I also like the large Tomcat user base, which offers a great deal of support for the product in online forums. But popularity itself isn't a good reason for a given product to remain popular.
I have a personal bias that makes me lean towards Tomcat. I lean even more towards WebSphere, but that's a sin I will absolve myself of in another application server comparison article.
I will say that the more I use Jetty, the more impressed I am with it. And if I was seriously into application performance or was looking at large-scale microservices development, I would likely be swayed away from Tomcat.
Both Google and Yahoo have invested in Jetty for use in projects that place a great deal of importance on startup time and runtime responsiveness. Who am I to second-guess the engineers that back those companies? If performance is one of my most important, non-functional requirements, I'd likely be a proponent of Jetty.
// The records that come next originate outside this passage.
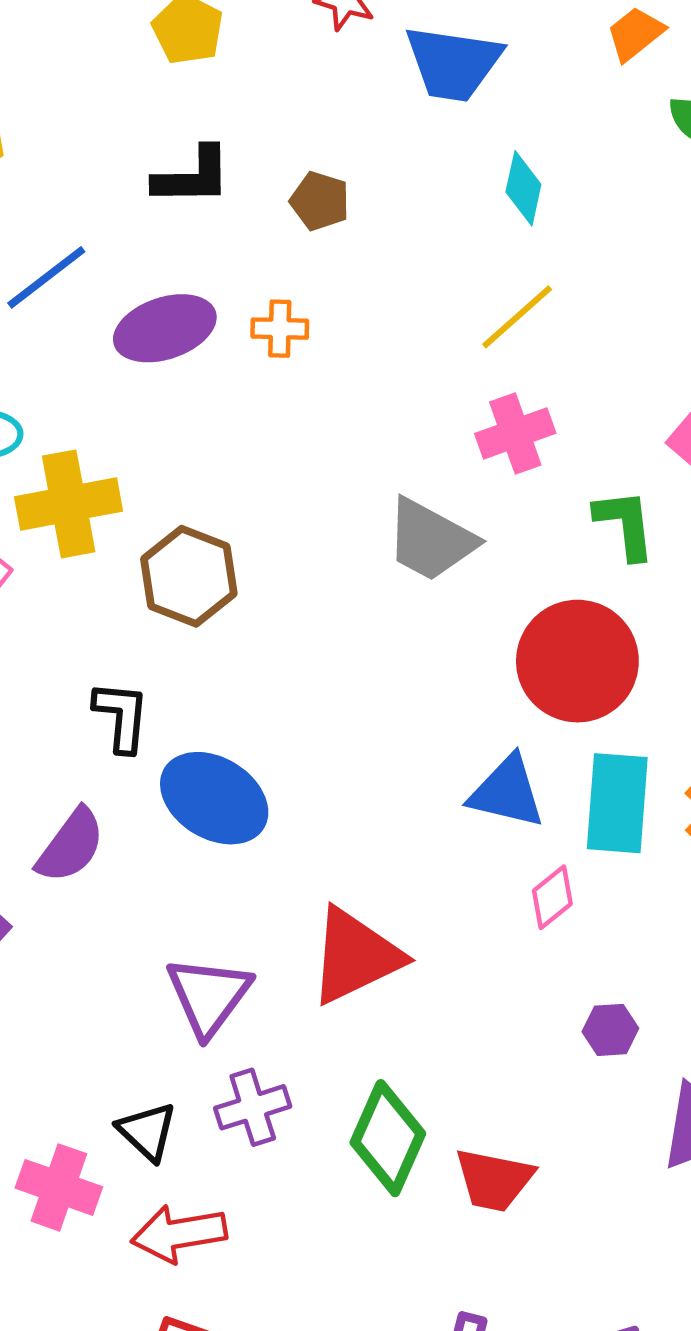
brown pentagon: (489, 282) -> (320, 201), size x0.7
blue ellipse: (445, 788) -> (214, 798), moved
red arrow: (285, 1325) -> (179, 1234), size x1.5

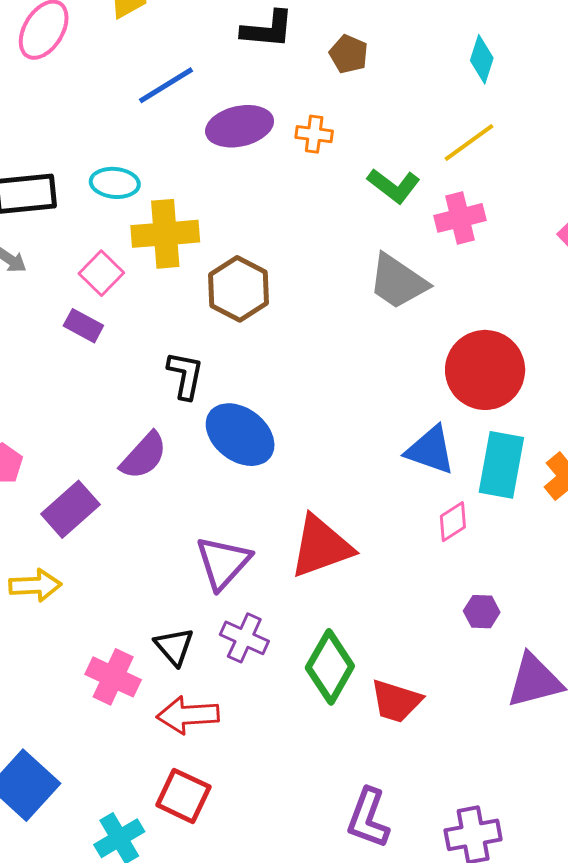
green L-shape: (625, 524) -> (394, 186), moved, turned 128
purple cross: (253, 1107) -> (244, 638), turned 36

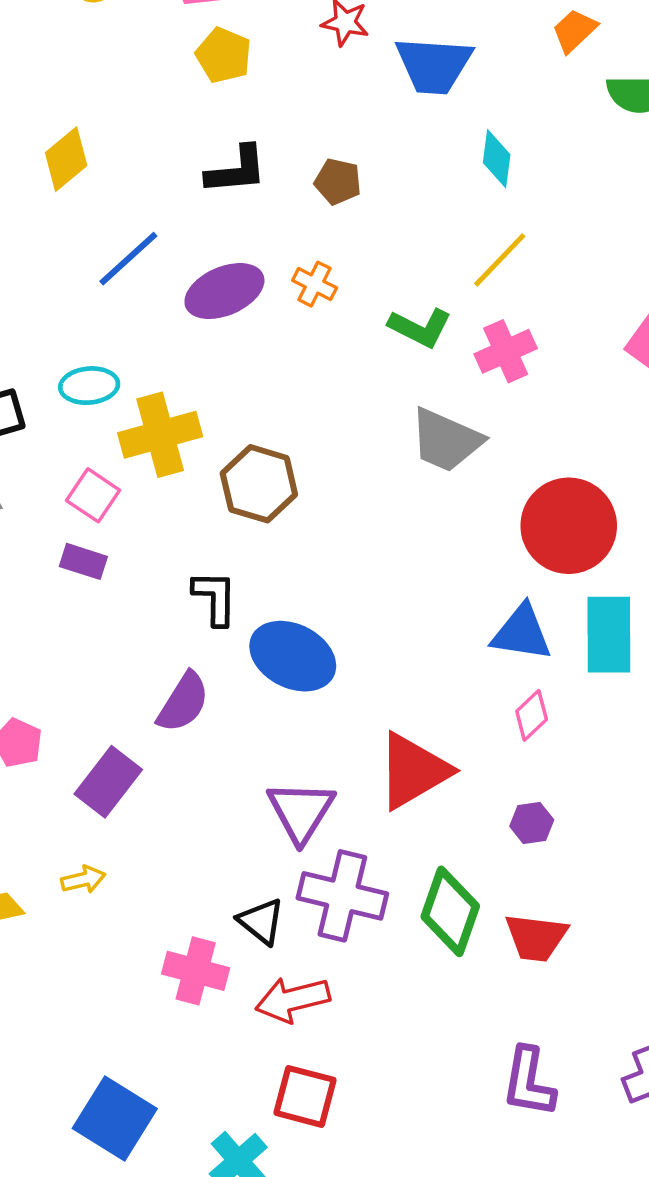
orange cross: (314, 134) -> (315, 284), turned 30
pink diamond: (453, 522) -> (532, 715), moved
yellow arrow: (35, 585) -> (83, 880), size x0.7
purple hexagon: (482, 612) -> (532, 823), moved
purple cross: (244, 638) -> (342, 896), size x1.5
The fact is, regardless of which side you take in the Tomcat vs. Jetty comparison, you really can't make a bad decision. Both are widely used and have proven themselves in large-scale deployments. These two products are part of an endless bounty of open source riches that the server-side Java community is very lucky to have.
The difference between Tomcat vs Jetty
On whole, the key difference between Tomcat and Jetty is the fact that Apache Tomcat places great stress on being up to date with the latest specification, while Eclipse Jetty prioritizes the needs of their user community which tends to result on an emphasis on performance.